Twenty-two years ago today, I gave birth to my son. I woke up early this morning thinking about that day; remembering that, after 49 hours of labour, I was finally going to sleep around 7:00 am in the morning. Exhausted from three nights without sleep and two days of excruciating pain, I just wanted to sleep.
I remember lying there in bed, raw and sore, with my son bundled up in a blanket between my husband and I. He was so aware; his eyes were open wide; beautiful almond-shaped eyes set in an oval face with dark hair. He was the most beautiful little being I had ever seen.
I remember lying there wondering who he was; marvelling at the fact that he had been growing inside me for nearly 10 months and yet, I had no idea how he would look. I remember the point in my labour where the midwives told me that I HAD to push between contractions because the baby was under stress. I remember standing on the end of my bed, supported by my husband, trying to push between contractions despite my exhaustion because the baby HAD to come out. I remember thinking, “Oh my God, after all of this and the baby could die”. I also remember thinking, “It is in the hands of the Grandmothers now.
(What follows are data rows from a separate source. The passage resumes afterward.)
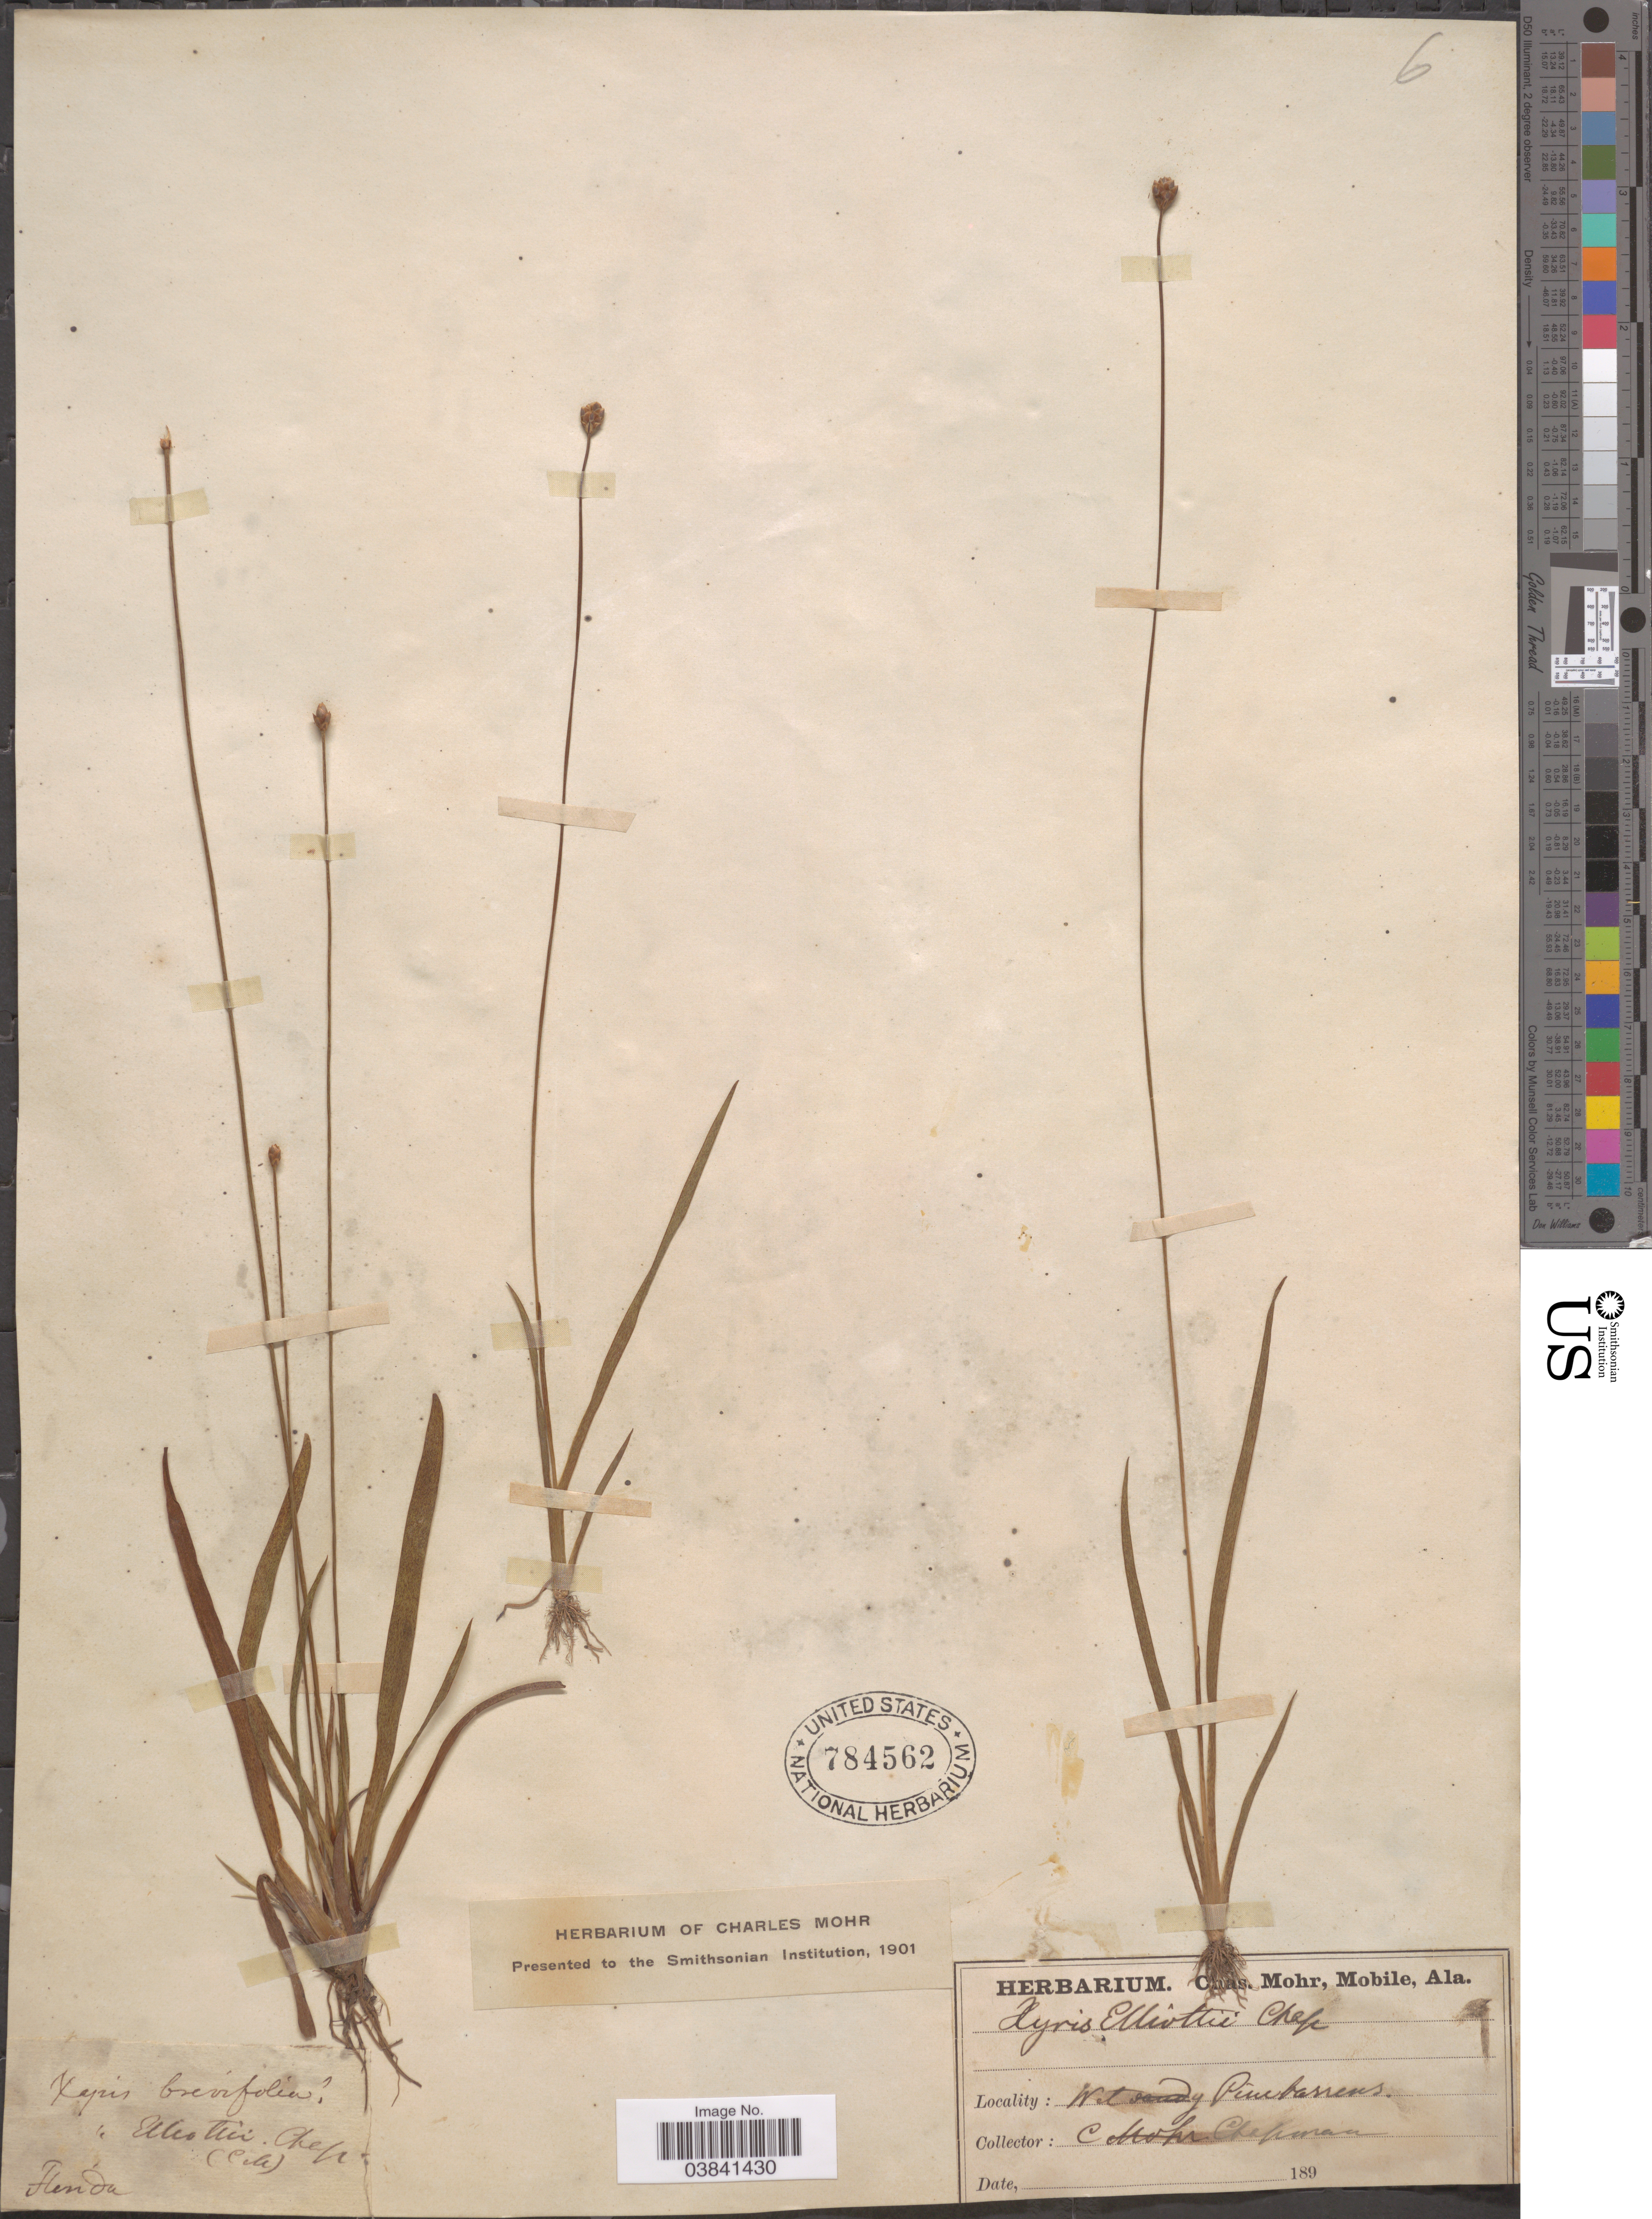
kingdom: Plantae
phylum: Tracheophyta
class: Liliopsida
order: Poales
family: Xyridaceae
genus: Xyris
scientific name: Xyris elliottii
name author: Chapm.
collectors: A. Chapman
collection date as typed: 189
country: United States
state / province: Florida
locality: Pinebarrens.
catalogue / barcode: US 784562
There is nothing more that I can do that I am not already doing.”
And so, I pushed; exhausted, worn out and spent. And, for the first of many times as a mother, I surrendered. In those moments, I acknowledged the terrifying truth that as much as I loved the baby I was giving birth to, there are some things in life that are beyond our control. And finally, the baby was born; a beautiful baby boy with almond-shaped eyes. A child was born; a child I would love more than life itself; a child with his own destiny and dreams; a life for which I would be responsible but over which I would never have total control. Twenty-two years ago today, my son was born, and I became a mother.